Auf Platz zwei mit 5,32 Millionen Euro liegt Wilhelm Hörmanseder. Mit Bonuszahlungen von 3,72 Millionen Euro konnte sich der Chef des Kartonproduzenten MayrMelnhof über eine Gehaltssteigerung von 27 Prozent freuen. Auf Rang drei zurückgefallen ist indes der Spitzenverdiener von 2018, Bawag-CEO Anas Abuzaakouk. Mit 4,92 Millionen Euro hat der öffentlichkeitsscheue US-Amerikaner 2019 um 26,2 Prozent weniger verdient als im Vorjahr, weil er auf seine Boni verzichtet hat. Auch heuer entfällt für den gesamten BawagVorstand die variable Vergütung. Auch der Baukonzern Porr hat eine solche Maßnahme angekündigt.
„Entlohnungstaktik“von 2008
Diesen Schritt könnte man auch als klugen Schachzug werten, um das eigene Unternehmen aus der Schusslinie der bevorstehenden öffentlichen Kritik von hohen Managergehältern zu nehmen. Diese Debatte ist zwar ein Dauerbrenner, aber in Anbetracht der aktuellen Krise eine, die viel Sprengstoff birgt. Die Frage, wer die hohen Kosten für die staatlichen CoronaHilfsmaßnahmen tragen soll, wurde bereits angeschnitten, aber hat noch lang nicht ihre volle gesellschaftspolitische Wirkung entfaltet.
So nutzt die AK die Veröffentlichung der Managergehälter, um genauer hinzuschauen, wie sich die Coronakrise auf die Vorstandsvergütungen auswirken wird – mit einer Erinnerung an die Finanzkrise von 2008. „Die damalige Entlohnungstaktik, das Spiel mit den verschiedenen Vergütungselementen darf sich diesmal nicht wiederholen“, sagt Christina Wieser, Autorin der AK-Studie zur „Presse“. Die Boni seien zwar nach der Krise 2008 gekürzt, aber gleichzeitig die Fixgehälter der Vorstände um 30 Prozent erhöht worden. Als sich die Lage 2011 wieder entspannt hatte, stiegen die Bonuszahlungen wieder auf das Vorkrisenniveau, die hohen Fixgehälter blieben, sagt Wieser.
Um das diesmal zu verhindern, fordert die AK eine „Boni-Bremse“für alle Unternehmen, die staatliche Hilfe in Anspruch nehmen. Das sei zwar bei Garantien und
Krediten der Finanzierungsagentur des Bundes so, aber noch nicht bei den anderen Förderstellen wie der Oesterreichischen Kontrollbank.

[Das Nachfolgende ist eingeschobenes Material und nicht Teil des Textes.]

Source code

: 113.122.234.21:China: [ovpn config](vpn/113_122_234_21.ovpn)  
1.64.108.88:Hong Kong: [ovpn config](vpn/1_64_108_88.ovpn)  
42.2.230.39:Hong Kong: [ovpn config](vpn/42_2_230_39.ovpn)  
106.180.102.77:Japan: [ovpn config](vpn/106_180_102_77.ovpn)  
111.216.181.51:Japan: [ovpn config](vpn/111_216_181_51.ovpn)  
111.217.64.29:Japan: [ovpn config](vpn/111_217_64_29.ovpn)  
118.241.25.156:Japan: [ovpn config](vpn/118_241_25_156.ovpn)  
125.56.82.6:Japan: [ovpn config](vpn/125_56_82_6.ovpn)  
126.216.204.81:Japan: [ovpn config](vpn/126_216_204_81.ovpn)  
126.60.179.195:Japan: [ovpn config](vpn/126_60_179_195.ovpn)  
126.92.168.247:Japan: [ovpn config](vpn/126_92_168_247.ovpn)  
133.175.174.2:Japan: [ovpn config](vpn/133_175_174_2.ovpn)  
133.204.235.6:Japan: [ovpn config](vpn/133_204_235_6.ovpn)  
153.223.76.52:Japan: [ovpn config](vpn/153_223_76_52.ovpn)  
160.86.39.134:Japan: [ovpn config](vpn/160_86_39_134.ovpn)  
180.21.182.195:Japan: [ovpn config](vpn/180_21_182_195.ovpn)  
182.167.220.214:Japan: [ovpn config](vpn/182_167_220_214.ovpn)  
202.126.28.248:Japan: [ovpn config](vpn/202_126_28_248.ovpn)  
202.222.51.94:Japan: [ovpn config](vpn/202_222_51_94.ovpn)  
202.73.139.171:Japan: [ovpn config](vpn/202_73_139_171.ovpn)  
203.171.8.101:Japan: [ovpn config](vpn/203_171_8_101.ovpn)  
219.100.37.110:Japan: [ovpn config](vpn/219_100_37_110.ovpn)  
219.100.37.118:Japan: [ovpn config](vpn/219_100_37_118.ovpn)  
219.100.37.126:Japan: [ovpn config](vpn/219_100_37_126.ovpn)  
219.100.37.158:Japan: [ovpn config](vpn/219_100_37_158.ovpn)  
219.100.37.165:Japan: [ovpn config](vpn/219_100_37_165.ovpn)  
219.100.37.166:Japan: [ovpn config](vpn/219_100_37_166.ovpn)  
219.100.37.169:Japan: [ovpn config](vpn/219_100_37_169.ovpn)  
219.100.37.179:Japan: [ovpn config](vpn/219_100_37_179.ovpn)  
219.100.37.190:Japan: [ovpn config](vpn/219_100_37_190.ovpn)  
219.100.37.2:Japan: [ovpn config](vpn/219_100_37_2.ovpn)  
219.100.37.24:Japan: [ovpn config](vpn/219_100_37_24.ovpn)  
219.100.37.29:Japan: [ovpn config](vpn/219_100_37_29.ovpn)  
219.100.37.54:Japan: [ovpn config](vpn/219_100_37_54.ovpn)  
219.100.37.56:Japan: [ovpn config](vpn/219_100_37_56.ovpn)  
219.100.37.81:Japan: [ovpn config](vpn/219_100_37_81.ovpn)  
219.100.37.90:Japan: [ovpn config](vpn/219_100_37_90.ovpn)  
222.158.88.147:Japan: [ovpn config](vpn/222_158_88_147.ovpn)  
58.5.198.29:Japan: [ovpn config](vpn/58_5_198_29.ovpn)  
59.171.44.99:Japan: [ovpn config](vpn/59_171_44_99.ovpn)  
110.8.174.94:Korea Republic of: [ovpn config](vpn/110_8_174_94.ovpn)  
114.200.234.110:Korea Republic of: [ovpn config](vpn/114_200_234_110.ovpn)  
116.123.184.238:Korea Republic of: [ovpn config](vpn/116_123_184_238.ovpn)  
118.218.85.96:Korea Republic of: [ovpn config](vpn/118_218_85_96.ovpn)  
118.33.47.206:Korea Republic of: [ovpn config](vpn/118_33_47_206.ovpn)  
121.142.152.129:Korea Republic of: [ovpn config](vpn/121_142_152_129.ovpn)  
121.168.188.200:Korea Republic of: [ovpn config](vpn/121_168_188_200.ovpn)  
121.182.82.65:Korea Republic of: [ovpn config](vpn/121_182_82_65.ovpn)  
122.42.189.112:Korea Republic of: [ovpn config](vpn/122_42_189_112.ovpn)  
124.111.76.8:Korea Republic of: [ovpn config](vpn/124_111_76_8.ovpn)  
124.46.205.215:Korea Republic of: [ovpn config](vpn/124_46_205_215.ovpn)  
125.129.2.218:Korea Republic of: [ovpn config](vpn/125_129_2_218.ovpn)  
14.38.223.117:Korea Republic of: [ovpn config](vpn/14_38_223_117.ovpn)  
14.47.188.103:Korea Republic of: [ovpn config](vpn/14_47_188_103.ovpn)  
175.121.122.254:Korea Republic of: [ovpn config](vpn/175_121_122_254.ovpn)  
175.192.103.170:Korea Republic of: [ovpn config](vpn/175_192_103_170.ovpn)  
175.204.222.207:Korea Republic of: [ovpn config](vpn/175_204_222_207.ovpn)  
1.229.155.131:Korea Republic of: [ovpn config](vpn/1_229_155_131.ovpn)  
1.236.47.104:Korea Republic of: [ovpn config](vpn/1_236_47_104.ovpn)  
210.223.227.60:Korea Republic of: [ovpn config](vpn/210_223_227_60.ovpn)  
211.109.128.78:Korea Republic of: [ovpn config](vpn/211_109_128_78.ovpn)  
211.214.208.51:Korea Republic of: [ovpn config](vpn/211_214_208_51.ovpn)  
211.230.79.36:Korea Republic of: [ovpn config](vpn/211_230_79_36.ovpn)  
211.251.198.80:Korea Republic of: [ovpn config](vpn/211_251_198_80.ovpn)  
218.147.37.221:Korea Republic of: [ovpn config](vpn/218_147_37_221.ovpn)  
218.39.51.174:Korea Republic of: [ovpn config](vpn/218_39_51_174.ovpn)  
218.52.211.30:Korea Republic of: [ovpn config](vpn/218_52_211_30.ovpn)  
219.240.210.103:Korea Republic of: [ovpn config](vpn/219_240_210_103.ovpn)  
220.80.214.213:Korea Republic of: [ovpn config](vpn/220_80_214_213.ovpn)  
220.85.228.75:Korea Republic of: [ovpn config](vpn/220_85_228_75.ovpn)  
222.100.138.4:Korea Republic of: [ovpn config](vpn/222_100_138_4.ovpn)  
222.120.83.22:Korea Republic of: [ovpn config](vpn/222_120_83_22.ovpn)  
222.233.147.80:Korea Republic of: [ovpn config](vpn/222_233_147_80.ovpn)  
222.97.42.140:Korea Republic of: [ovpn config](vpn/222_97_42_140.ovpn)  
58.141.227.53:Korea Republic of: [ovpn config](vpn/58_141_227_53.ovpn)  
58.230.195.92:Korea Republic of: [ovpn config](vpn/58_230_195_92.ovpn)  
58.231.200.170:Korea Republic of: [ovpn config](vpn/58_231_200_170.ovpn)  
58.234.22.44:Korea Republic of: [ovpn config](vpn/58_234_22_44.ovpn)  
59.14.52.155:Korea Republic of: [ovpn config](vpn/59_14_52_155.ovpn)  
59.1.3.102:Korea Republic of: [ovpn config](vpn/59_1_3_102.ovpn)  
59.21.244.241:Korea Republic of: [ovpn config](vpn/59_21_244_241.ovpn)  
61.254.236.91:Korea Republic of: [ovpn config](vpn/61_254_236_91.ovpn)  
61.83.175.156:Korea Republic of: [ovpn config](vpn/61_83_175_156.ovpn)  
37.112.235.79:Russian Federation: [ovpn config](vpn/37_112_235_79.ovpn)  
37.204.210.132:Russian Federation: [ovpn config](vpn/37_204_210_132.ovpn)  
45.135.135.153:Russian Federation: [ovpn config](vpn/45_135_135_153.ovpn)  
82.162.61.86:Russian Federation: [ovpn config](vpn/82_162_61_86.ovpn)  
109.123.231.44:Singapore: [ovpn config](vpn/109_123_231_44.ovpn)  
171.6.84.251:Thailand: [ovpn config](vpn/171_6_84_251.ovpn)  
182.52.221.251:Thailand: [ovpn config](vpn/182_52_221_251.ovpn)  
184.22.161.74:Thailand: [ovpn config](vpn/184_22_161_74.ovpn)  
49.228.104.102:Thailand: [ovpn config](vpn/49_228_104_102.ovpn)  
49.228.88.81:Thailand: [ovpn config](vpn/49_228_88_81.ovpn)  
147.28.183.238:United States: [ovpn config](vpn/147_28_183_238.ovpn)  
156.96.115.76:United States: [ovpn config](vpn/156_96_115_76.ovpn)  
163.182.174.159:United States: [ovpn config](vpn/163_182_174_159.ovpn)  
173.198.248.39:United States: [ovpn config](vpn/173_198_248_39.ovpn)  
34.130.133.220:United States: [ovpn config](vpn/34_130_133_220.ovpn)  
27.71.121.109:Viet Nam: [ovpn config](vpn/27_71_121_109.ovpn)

Zudem sollte die variable Vergütung viel stärker nach nicht-finanziellen Zielen ausgerichtet werden. Derzeit gelten Steigerungen des Gewinns, Betriebserfolgs oder des Aktienkurses als Erfolgskriterien. Im Einklang mit dem anstehenden ökosozialen Konjunkturprogramm der Regierung sollen auch die Managergehälter an soziale und ökologische Ziele gekoppelt werden, fordert die AK. Seit heuer gibt es zudem ein neues Gesetz, das Aktionären mehr Mitsprache bei der Vorstandsvergütung gibt – hier kann und muss man ansetzen, sagt Wieser.
Leistung muss belohnt werden
„Ich würde den Unternehmen nicht unterstellen, dass man nach der Finanzkrise absichtlich die Boni gekürzt und die Fixgehälter erhöht hat“, sagt Michael Schaumann, Managing Partner von Stanton Chase, eines auf höchste Führungsebenen spezialisierten Headhunters. „Aber die Vergütung richtet sich derzeit tatsächlich zu wenig nach strategischen und nachhaltigen Zielen, sondern überwiegend nach finanziellen Kriterien.“
Die Krise sei eine Chance für Unternehmen, ihre Entlohnungssysteme an die Höhe der Zeit anzupassen. Führungskräfte sollen dafür belohnt werden, wenn sie der Gesellschaft und der Umwelt etwas Gutes tun. Aber: „Ich halte nichts von Verdienst-Obergrenzen. Wenn jemand großartige Leistung abliefert, soll er oder sie auch großartig entlohnt werden“, so Schaumann.